## What the task requires
Print all records exactly, leaving nothing out.

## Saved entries
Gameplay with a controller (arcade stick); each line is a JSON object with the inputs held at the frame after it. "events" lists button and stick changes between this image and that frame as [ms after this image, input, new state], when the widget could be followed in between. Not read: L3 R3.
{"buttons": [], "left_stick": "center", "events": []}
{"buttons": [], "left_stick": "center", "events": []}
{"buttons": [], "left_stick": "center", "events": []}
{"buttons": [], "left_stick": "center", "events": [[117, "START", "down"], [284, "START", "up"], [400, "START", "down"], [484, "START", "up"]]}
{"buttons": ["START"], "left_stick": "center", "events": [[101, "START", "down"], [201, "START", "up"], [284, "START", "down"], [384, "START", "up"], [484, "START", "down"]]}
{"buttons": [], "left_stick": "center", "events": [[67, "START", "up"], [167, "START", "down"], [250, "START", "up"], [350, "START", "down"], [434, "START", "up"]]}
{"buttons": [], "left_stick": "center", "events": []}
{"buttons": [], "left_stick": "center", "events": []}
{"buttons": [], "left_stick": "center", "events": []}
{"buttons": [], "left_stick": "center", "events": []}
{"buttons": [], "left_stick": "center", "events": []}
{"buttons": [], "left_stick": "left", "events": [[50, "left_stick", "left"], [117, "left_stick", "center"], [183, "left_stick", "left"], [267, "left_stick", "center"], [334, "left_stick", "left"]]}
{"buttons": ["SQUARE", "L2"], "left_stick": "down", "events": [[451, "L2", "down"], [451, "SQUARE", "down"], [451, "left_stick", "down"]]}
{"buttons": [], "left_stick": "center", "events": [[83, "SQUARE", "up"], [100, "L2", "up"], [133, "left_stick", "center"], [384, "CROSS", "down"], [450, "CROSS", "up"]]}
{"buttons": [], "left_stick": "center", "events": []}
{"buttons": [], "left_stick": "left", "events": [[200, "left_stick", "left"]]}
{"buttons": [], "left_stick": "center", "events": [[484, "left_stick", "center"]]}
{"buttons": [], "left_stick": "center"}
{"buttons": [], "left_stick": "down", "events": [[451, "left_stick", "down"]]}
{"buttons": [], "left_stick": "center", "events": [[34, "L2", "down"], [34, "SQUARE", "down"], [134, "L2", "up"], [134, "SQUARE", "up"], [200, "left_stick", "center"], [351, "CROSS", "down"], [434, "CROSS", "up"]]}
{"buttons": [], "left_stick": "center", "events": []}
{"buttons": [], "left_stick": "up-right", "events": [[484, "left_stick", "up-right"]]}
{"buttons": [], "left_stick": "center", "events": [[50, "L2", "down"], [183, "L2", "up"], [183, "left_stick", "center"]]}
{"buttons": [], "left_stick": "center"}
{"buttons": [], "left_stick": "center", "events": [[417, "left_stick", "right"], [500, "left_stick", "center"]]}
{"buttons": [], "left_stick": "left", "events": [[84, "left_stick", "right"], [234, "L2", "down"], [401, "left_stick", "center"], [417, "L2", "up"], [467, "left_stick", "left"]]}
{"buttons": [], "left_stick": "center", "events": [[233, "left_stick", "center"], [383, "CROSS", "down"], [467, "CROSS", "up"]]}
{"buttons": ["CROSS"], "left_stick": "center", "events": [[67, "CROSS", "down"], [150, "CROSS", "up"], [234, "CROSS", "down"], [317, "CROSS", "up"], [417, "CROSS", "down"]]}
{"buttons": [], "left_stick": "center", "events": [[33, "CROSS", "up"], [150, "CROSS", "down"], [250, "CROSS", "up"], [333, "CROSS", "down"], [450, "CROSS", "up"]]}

## Solution to the problem
Gameplay with a controller (arcade stick); each line is a JSON object with the inputs held at the frame after it. "events" lists button and stick changes between this image and that frame as [ms after this image, input, new state], when the widget could be followed in between. Not read: L3 R3.
{"buttons": [], "left_stick": "center", "events": []}
{"buttons": [], "left_stick": "center", "events": []}
{"buttons": [], "left_stick": "center", "events": []}
{"buttons": [], "left_stick": "center", "events": [[117, "START", "down"], [284, "START", "up"], [400, "START", "down"], [484, "START", "up"]]}
{"buttons": ["START"], "left_stick": "center", "events": [[101, "START", "down"], [201, "START", "up"], [284, "START", "down"], [384, "START", "up"], [484, "START", "down"]]}
{"buttons": [], "left_stick": "center", "events": [[67, "START", "up"], [167, "START", "down"], [250, "START", "up"], [350, "START", "down"], [434, "START", "up"]]}
{"buttons": [], "left_stick": "center", "events": []}
{"buttons": [], "left_stick": "center", "events": []}
{"buttons": [], "left_stick": "center", "events": []}
{"buttons": [], "left_stick": "center", "events": []}
{"buttons": [], "left_stick": "center", "events": []}
{"buttons": [], "left_stick": "left", "events": [[50, "left_stick", "left"], [117, "left_stick", "center"], [183, "left_stick", "left"], [267, "left_stick", "center"], [334, "left_stick", "left"]]}
{"buttons": ["SQUARE", "L2"], "left_stick": "down", "events": [[451, "L2", "down"], [451, "SQUARE", "down"], [451, "left_stick", "down"]]}
{"buttons": [], "left_stick": "center", "events": [[83, "SQUARE", "up"], [100, "L2", "up"], [133, "left_stick", "center"], [384, "CROSS", "down"], [450, "CROSS", "up"]]}
{"buttons": [], "left_stick": "center", "events": []}
{"buttons": [], "left_stick": "left", "events": [[200, "left_stick", "left"]]}
{"buttons": [], "left_stick": "center", "events": [[484, "left_stick", "center"]]}
{"buttons": [], "left_stick": "center"}
{"buttons": [], "left_stick": "down", "events": [[451, "left_stick", "down"]]}
{"buttons": [], "left_stick": "center", "events": [[34, "L2", "down"], [34, "SQUARE", "down"], [134, "L2", "up"], [134, "SQUARE", "up"], [200, "left_stick", "center"], [351, "CROSS", "down"], [434, "CROSS", "up"]]}
{"buttons": [], "left_stick": "center", "events": []}
{"buttons": [], "left_stick": "up-right", "events": [[484, "left_stick", "up-right"]]}
{"buttons": [], "left_stick": "center", "events": [[50, "L2", "down"], [183, "L2", "up"], [183, "left_stick", "center"]]}
{"buttons": [], "left_stick": "center"}
{"buttons": [], "left_stick": "center", "events": [[417, "left_stick", "right"], [500, "left_stick", "center"]]}
{"buttons": [], "left_stick": "left", "events": [[84, "left_stick", "right"], [234, "L2", "down"], [401, "left_stick", "center"], [417, "L2", "up"], [467, "left_stick", "left"]]}
{"buttons": [], "left_stick": "center", "events": [[233, "left_stick", "center"], [383, "CROSS", "down"], [467, "CROSS", "up"]]}
{"buttons": ["CROSS"], "left_stick": "center", "events": [[67, "CROSS", "down"], [150, "CROSS", "up"], [234, "CROSS", "down"], [317, "CROSS", "up"], [417, "CROSS", "down"]]}
{"buttons": [], "left_stick": "center", "events": [[33, "CROSS", "up"], [150, "CROSS", "down"], [250, "CROSS", "up"], [333, "CROSS", "down"], [450, "CROSS", "up"]]}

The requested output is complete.